Welcome to Blawg Review #68. Blawg Review is a weekly roundup of law-related blog posts from around the web, and I was fortunate enough to be asked to host it this week, to coincide with my book release. I'll re-link to the USA Today piece about the book, from last week, and then I'll shut up about it and get to the links. Just for fun, I thought I'd ask Anonymous Lawyer to chime in whenever he has something to say about any of this stuff. He speaks in italics. Just so it's clear.
Let's start off with the Bar Exam, this week's big event for recent law school graduates. For some first-hand perspectives, check out Wings and Vodka, Cathy, another person, someone else, and one more. Thanks, Technorati.
Second in importance to the Bar Exam this week has been the stuff going on in Israel and Lebanon. Some links: Whether the civilians in Israel and Lebanon are as innocent as they seem. Suing over the Israeli-Lebanon war. David Kopel at Volokh on the UN's complicity in the Hezbollah kidnapping.
And, the Baseball Crank, who often writes about the law, has been blogging some interesting stuff about the Israel-Lebanon conflict (and also about the players whose stock has fallen throughout the major leagues).
I think ---
No. Anonymous Lawyer, be quiet. You are not allowed to have an opinion about the situation in Israel.
But all I was going to say was ---
And, in other human tragedy news, the first Katrina insurance trial.
One of the most interesting links I was sent for this week's Blawg Review was about a cable guy who accidentally deleted screenplays off a guy's computer. Oops. The guy wanted punitive damages and the court ruled he can't get them.
I deleted someone's screenplay off his computer once. I came into his office with an assignment, saw he was writing something, peeked at the screen, realized it wasn't legal work, and I picked up his firm-logoed baseball bat we gave out during the Annual Pinata Party, and smashed his computer to bits.
No you didn't.
Okay, I didn't. But I thought it was about time I chimed in with something to say.
And, big news on the world poker tour. According to Mark at Sports Biz, 7 top poker players have filed an antitrust suit against the World Poker Tour.

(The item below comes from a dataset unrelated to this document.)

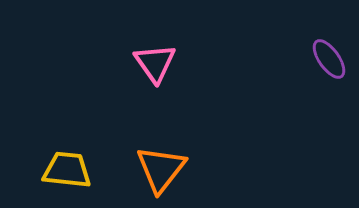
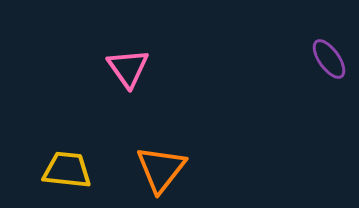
pink triangle: moved 27 px left, 5 px down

They probably shouldn't bite the hand that feeds them.
Yeah, not like an anonymous blogger trashing his fictional firm. At least these poker players have actually been wronged. You're just whining about how hard it is to be rich and powerful even though you don't really work any harder than people who make a lot less money doing things a lot less fun.
In this week's most bizarre legal news, via Quizlaw, the host of a PBS Kids show was fired because she advocated anal sex in an online video.
I think Kirkland & Ellis has a video segment about that on its website.
No, that's work-life balance.
Whatever, that's just as ridiculous for a law firm to be talking about.
Speaking of law firms, here's The Greatest American Law Clerk, arguing that large firms may not be the best places to spend your summer; a blawg discussion on billable hours; and Bruce MacEwen on The War For Talent at law firms and how it's hard to make sure the right people are the ones moving up the ladder to partnership.
Also, in New Jersey, lawyers can't advertise using the term "super lawyer."
IP News of the Week: Who owns the copyright in a contract drafted by a firm? The law firm, the lawyer, or the client? Patents, trade secrets and inventions in Heinlein's fiction. And, trademark tips for your web application, from Steve Nipper, who I met at LexThink a little more than a year ago. I think this is a great post -- much more interesting than I expected from the title.
Law School-related links: Chris Geidner on the decision not to hire Juan Cole as a Yale law professor. Orin Kerr on banning laptops in classrooms. And Tucker Max says you shouldn't go to law school, and the terrific group blog Unfogged has a post about it, with a robust comments thread.
On blogs: Tung Yin on legal blogs and the Supreme Court confirmation process. The status of legal blogs and the search for legitimacy (PDF). Howard Bashman writes, Are Blogs the New Friends of the Court? From Evan Schaeffer's terrific blog, a link to a Bloggasm interview with Overlawyered's Walter Olson. Rob Hyndman on the dearth of CEOs who blog.
Long posts I didn't finish reading but look interesting and I want to link to them anyway: Monaco Jerry about the legal fiction that a defendant is really a participant in his own trial. Matt Barr at Socratic Rhythm Method on Presidential Signing Statements made when the President signs new laws, regarding how he plans on interpreting them. Whether borders should matter in the context of Internet Tax Jurisdiction. The focus on the short run in antitrust law produces conservative results. There's even a graph!
And, some assorted posts I like but couldn't find a category for:
LA's Dopest Attorney, an expert in drug cases.
Ernie the Attorney on negative states of mind.
Professor Bainbridge writes about "The Judicial We."
Finally, in our pro bono section this week:
What Sherry Fowler likes about coaching special olympics.
That's not billable.
Thanks, AL. You've been really helpful today.